Cameron White playing in the Big Bash League for the Melbourne Renegades.
Cameron White playing in the Big Bash League for the Melbourne Renegades. DAVID KAPERNICK

White slams Aussie selectors for ignoring domestic form

VICTORIAN Bushrangers veteran Cameron White has slammed Australia's selectors and lamented the current domestic landscape, which he believes dilutes the importance of Sheffield Shield cricket.

White made more runs than any other player in this season's Matador Cup, averaging 76 for the tournament with two half-centuries and two tons.

Despite impressive numbers that complement his excellent Shield form, the 33-year-old hasn't represented Australia since January 2015.

Even when spots opened up due to injury, poor form or rest and rotation, the selectors have opted for younger players to fill the breach.

And White is not happy.

"I'm just a little worried to be honest, on the importance the selectors are putting on domestic cricket," White told RSN 927 Breakfast radio.

"For years, the strength of the Australian game has been the domestic game. I'm just not sure that there has been much importance put on that and it worries me for the future of Australian cricket and the strength of Australian cricket."

Without mentioning his name, Sam Heazlett appears to be White's case in point. With no one-day games for Queensland under his belt (but six for the national performance squad, making one ton and two 50s), he was thrust into the green and gold at Eden Park on Monday and made four in Australia's thrilling loss.

All up, none of the top 18 run-scorers in the most recent 50-over Matador Cup carnival are in the Australian one-day team.

Moises Henriques was second to White for runs scored, while Daniel Hughes, Alex Doolan and Callum Ferguson rounded out the top five. Nic Maddinson (ninth) got his crack at Test level shortly after the Matador Cup, but is yet to play ODI cricket and hasn't earned a T20I cap since November 2014.

"We've seen with selection over the last period of time that the Big Bash seems to be the be-all and end-all," White said.

"You can get picked to play for Australian in any format out of the Big Bash, really. It doesn't make a lot of sense.

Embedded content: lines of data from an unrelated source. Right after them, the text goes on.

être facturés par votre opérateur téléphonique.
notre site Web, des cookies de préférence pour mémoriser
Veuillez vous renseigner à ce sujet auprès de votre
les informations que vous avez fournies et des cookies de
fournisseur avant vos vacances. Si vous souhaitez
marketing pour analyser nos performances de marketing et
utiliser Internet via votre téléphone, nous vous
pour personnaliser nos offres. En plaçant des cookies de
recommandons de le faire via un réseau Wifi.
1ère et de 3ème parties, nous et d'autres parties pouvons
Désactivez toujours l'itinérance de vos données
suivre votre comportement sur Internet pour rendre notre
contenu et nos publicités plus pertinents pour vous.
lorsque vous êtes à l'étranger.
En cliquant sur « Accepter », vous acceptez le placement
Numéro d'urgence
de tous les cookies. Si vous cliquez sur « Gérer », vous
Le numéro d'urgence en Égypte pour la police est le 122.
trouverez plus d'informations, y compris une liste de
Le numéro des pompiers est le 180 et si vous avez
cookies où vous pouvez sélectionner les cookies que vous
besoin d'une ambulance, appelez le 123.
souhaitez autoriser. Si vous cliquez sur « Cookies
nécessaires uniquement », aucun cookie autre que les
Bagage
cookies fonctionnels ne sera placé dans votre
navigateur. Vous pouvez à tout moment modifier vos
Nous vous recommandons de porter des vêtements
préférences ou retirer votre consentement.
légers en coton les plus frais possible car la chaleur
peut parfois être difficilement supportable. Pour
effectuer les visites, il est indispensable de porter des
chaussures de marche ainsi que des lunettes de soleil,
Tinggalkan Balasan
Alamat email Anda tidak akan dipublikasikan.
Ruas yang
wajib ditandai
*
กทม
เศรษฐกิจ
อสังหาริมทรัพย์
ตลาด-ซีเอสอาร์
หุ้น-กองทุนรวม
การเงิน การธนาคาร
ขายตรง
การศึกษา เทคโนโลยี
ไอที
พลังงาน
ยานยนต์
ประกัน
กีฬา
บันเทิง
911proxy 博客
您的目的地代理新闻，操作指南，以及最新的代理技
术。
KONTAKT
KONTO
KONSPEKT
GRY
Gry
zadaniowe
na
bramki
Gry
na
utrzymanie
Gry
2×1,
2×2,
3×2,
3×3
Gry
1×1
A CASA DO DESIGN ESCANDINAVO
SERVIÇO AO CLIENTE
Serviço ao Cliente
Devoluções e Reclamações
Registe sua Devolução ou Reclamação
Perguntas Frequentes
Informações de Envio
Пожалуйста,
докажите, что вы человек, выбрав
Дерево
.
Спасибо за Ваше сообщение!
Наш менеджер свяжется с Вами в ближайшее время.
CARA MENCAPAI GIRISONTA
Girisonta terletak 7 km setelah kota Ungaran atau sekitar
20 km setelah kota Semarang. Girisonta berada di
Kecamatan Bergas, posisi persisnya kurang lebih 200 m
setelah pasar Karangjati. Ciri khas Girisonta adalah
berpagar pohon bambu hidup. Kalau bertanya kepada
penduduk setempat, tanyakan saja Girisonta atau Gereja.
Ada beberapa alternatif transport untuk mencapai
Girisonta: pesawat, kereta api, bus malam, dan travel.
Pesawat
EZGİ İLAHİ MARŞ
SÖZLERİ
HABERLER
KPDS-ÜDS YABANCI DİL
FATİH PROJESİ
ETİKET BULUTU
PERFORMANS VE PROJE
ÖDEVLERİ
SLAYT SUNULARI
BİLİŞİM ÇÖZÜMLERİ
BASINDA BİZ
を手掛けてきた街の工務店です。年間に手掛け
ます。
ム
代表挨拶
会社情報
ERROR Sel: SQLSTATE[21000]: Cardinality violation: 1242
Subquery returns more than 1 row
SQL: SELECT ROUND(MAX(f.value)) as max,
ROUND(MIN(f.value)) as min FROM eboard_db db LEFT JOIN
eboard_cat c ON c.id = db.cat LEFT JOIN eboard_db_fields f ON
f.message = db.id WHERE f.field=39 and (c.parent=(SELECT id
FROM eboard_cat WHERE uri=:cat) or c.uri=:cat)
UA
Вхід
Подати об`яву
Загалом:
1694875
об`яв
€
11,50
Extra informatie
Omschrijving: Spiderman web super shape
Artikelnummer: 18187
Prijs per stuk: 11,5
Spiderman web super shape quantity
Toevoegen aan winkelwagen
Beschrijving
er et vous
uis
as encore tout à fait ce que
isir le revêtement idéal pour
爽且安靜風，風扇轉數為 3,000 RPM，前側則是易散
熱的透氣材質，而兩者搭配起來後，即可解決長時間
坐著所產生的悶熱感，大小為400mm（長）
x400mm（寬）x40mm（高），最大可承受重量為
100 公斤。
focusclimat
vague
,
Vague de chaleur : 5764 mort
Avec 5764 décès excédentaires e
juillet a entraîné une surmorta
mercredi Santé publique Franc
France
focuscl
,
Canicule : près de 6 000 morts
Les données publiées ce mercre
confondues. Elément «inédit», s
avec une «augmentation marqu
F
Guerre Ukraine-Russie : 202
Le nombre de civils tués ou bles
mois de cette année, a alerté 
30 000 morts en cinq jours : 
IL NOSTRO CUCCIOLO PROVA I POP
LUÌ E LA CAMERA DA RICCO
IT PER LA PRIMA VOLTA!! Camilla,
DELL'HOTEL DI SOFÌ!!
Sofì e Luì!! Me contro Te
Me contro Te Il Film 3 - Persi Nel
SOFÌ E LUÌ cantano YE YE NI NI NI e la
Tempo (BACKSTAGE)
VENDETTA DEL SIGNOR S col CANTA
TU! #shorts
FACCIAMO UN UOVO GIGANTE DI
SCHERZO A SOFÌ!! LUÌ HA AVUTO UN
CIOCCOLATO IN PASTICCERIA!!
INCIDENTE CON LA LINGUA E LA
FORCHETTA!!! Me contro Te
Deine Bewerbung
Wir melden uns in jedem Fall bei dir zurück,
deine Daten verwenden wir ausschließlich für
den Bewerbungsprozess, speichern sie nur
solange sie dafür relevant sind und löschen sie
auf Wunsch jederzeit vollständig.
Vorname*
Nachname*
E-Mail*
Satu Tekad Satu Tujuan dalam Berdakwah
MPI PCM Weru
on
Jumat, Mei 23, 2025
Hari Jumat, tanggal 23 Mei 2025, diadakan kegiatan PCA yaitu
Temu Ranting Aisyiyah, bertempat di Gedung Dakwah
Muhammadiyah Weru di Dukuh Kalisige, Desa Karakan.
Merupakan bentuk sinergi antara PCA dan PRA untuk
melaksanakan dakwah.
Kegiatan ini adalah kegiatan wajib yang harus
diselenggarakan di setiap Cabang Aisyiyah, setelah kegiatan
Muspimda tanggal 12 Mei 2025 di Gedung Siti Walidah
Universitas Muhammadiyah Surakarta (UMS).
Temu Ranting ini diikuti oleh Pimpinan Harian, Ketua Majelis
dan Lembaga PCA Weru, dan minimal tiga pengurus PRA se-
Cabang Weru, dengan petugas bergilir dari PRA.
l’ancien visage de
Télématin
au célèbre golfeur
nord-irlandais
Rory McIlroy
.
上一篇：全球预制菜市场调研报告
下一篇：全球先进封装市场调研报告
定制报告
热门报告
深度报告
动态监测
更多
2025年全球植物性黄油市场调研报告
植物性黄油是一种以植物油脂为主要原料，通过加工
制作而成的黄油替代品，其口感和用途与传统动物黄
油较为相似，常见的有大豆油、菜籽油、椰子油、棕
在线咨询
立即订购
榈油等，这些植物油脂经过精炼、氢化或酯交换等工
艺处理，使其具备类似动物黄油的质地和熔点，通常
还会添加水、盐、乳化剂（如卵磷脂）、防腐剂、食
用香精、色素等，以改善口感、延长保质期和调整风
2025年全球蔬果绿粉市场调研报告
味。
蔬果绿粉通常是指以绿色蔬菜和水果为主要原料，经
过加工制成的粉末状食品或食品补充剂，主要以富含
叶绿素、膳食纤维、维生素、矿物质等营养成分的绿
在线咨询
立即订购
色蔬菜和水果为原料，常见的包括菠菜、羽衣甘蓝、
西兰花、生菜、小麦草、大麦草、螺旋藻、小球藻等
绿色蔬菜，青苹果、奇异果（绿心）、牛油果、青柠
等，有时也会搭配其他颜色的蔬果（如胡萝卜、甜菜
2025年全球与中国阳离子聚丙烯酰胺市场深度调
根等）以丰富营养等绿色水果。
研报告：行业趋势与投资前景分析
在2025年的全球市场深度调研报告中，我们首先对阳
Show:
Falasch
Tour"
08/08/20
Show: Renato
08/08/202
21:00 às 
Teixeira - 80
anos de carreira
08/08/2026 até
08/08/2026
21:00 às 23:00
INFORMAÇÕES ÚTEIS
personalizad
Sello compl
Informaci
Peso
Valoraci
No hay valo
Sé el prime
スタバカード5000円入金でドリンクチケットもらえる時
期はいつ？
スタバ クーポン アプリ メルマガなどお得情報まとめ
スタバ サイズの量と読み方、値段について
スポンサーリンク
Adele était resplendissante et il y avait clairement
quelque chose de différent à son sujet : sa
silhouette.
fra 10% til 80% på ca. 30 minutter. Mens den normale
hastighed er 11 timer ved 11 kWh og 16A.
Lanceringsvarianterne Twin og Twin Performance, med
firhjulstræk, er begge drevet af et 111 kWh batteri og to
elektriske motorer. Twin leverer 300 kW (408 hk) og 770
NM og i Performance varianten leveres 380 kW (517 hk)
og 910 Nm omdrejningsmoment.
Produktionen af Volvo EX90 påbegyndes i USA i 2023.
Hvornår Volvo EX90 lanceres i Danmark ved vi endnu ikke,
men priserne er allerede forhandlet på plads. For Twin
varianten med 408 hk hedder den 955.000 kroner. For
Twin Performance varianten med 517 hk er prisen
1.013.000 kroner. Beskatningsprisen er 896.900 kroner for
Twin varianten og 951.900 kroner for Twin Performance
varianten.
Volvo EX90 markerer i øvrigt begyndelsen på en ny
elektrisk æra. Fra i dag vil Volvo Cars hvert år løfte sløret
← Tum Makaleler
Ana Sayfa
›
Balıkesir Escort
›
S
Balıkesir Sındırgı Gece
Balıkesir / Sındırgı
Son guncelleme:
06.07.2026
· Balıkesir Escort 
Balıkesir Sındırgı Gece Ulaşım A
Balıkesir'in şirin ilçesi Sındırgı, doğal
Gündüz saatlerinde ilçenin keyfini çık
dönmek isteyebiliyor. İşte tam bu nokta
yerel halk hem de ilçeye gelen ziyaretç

"I grew up watching and dreaming of playing for Australia and thinking 'how hard is it going to be to get a game for Australia and earn the absolute right?'. Now it sort of seems like in some terms and some stages is a development team. For me, playing for Australia isn't about giving you a chance to develop. Domestic cricket is where that happens and at Futures League."

White is not against playing youth per se, rather he just believes it should be 'the right' young players that are given the opportunity represent their country - taking particular issue with an incessant and fundamentally flawed search for "the one".

"I hear about 'the one' - like this next-generation player we are looking to find. Well, aren't they the easiest players to find?" he said.

"The Ricky Pontings of the world that play at 17 are absolute freaks. You don't need to search for them. They are the absolute gun players. Those outstanding players play when they are young because they are ready.

"I'm not against young players playing at all. I'm just not sure about them coming into the Australian team to develop."

White has played 155 first-class games since debuting as a teenager in the 2000-01 season. Back then, franchise cricket did not exist and red-ball cricket was a clear priority for any aspiring Australian representative.

Now he is concerned the goalposts have shifted for all the wrong reasons.

"The worry for me is that if I'm a young player sitting at home, I'm thinking I'm not going to worry about state cricket, I'm just going to put all my energy into the Big Bash," he said.

"Whatever I do, I'm just going to try and get a Big Bash contract somewhere because I know that's a great opportunity to picked for Australia."